Thursday 14 March 2013

Whether when assessee has received only advance payment against a sale transaction, Revenue is right in law to bring entire sum to tax in same year - NO: HC

THE issues before the Bench are - Whether when assessee has received only advance payment against a sale transaction, Revenue is right in law to bring entire sum to tax in same year and Whether when there is no evidence that borrowed capital has been used for the purchase, the gain on sale of such asset can be taxed under the head 'Profits and Gains for Business & profession'. And the verdict goes against the Revenue.
Facts of the case
A) Assessee, a Company had purchased certain properties between 08.02.2005 and 25.08.2005 for Rs. 1,06,58,000/-. This land was sold in its entirety to one A.B. Tower Private Limited for a consideration of Rs 18 crores by virtue of a sale deed, which falls in the succeeding year. However, an advance had been received of Rs. 5 crores during the year under consideration. During assessment, the AO had regarded the receipt of advance as finalization of
the transaction and subjected the entire consideration amount of Rs. 18 crores (minus the cost price) to tax in the current assessment year. Consequently, the AO had made an addition of Rs. 16,93,42,000/- on this account. On appeal, the CIT(A) had deleted the addition, which was confirmed by the Tribunal on further appeal. It was held that there was no agreement to sell between the parties in the year in question and the only document which pertained to the transfer of property was the sale deed which was executed in the subsequent year. The Tribunal further held that there was no transfer of possession in the year in question. In these circumstances, the Tribunal felt that the sum of Rs. 5 crores was only a receipt by of advance which had been received by the assessee and no transaction stood concluded in the year in question. Consequently, the Tribunal confirmed the deletion of addition.
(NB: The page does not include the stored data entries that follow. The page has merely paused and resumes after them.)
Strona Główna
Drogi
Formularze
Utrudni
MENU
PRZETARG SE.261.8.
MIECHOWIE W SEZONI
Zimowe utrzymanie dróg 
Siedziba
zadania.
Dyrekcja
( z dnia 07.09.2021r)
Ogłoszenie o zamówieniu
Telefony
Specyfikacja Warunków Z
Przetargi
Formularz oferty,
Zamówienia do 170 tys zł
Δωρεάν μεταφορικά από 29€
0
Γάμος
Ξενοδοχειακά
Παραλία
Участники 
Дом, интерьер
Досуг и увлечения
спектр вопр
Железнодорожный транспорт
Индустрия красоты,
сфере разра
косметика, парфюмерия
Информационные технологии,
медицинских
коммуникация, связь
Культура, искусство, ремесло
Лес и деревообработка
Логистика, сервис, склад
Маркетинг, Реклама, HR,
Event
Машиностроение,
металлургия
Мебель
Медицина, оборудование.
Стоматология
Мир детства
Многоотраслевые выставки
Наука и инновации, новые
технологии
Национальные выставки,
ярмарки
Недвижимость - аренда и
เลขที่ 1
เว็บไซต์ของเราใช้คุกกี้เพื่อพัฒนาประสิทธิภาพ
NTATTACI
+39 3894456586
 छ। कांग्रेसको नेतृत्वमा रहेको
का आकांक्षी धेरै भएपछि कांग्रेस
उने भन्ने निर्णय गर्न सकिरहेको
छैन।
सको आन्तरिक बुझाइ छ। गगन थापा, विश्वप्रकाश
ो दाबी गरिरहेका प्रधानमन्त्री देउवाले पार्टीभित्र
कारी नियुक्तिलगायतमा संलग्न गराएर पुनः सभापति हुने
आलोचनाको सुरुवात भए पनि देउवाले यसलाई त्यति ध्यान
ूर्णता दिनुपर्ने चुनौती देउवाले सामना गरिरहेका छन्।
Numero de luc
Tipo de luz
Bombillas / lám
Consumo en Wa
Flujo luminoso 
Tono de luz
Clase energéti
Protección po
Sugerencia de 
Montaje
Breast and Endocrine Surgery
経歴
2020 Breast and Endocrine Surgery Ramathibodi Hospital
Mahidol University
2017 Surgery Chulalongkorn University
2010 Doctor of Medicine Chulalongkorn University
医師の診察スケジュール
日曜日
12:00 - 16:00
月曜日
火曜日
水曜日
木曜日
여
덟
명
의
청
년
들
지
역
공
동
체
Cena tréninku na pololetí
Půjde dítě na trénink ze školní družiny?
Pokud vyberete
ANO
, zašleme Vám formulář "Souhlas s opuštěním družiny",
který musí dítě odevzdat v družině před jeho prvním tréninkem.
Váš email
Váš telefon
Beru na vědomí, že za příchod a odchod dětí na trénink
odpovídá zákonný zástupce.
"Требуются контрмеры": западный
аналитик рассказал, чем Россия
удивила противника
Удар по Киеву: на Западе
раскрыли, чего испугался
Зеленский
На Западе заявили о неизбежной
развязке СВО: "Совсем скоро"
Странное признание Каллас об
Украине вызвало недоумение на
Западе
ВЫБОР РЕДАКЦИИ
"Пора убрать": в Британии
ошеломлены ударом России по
B) Assessee had purchased the land in 1994-96. Since then, the ssessee had shown the said land in its balance sheet as a fixed asset. The same had been consistently shown as such by the assessee in all the years including the AY 2006-07. Two portions out of the said land were sold in the year in question. The assessee had claimed that the sale proceeds were not part of its business income but, being sales of its fixed assets resulted in LTCG. During assessment, the AO had not agreed with this and taxed the entire amount as part of the assessee’s business income. Consequently, the AO made an addition of the said sum of Rs. 3,07,82,342/- by holding it as profit on sale of land which was taxable under the head ‘PGBP’ and not by way of capital gains. On appeal, the CIT(A) deleted the said addition and the said deletion has been confirmed by the Tribunal by virtue of the impugned order.
Held that:
A) ++ we are in agreement with the stand and approach adopted by the Tribunal. There was no evidence of any confirmed transaction in the year in question. As such, the addition could not have been made on the ground that the transaction had been concluded. We may also point out that in the subsequent year, the entire amount has been offered for taxation and has been subjected to tax. The Tribunal observed that the facts of this case are clearly distinguishable. No agreement has been signed in this year. The possession has also not been delivered in this year. The twin conditions of execution of written agreement and handing over of the possession have to be cumulatively satisfied in order to bring the case within the ambit of section 2(47)(v) read with section 53A of the Transfer of Property Act. None of these conditions are satisfied. Therefore, it is held that the property has not been transferred in this year. It has also not been sold in this year. Since the transaction of transfer has not taken place in this year, nothing can be brought to tax as business income in this year. In this view of the matter, the money received is only an advance, which will get taxed as and when the transaction actually takes place. This happened in the immediately succeeding year. Therefore, no question of law arises for our consideration insofar as this issue is concerned;
B) ++ the Tribunal has observed that an assessee could hold lands either for business or as an investment and there was no bar on an assessee in undertaking, along with his business of sale-purchase of land, also an investment in land. In these circumstances, the Tribunal held that the assessee could very well be a trader in land as well as an investor in land simultaneously, depending on what his intention was and how he treated the asset in question. The Tribunal returned a finding that in the present case, the land was purchased and was shown as an asset in the balance sheet and that the land had also been used for agricultural purposes. It also noted the fact that the land had been held for a long period of time, the same having been purchased in 1994-96. The Tribunal was also conscious of the fact that there was no evidence that borrowed capital had been used for the purchase. All these circumstances, led the Tribunal to the inference that the land was held as an asset and, therefore, the assessee had appropriately offered it for taxation under the head ‘capital gains’. We do not find any perversity in these findings and, therefore, there is no cause for interference with the same. No substantial question of law arises for our consideration even in respect of this proposed issue. No other aspect was argued before us.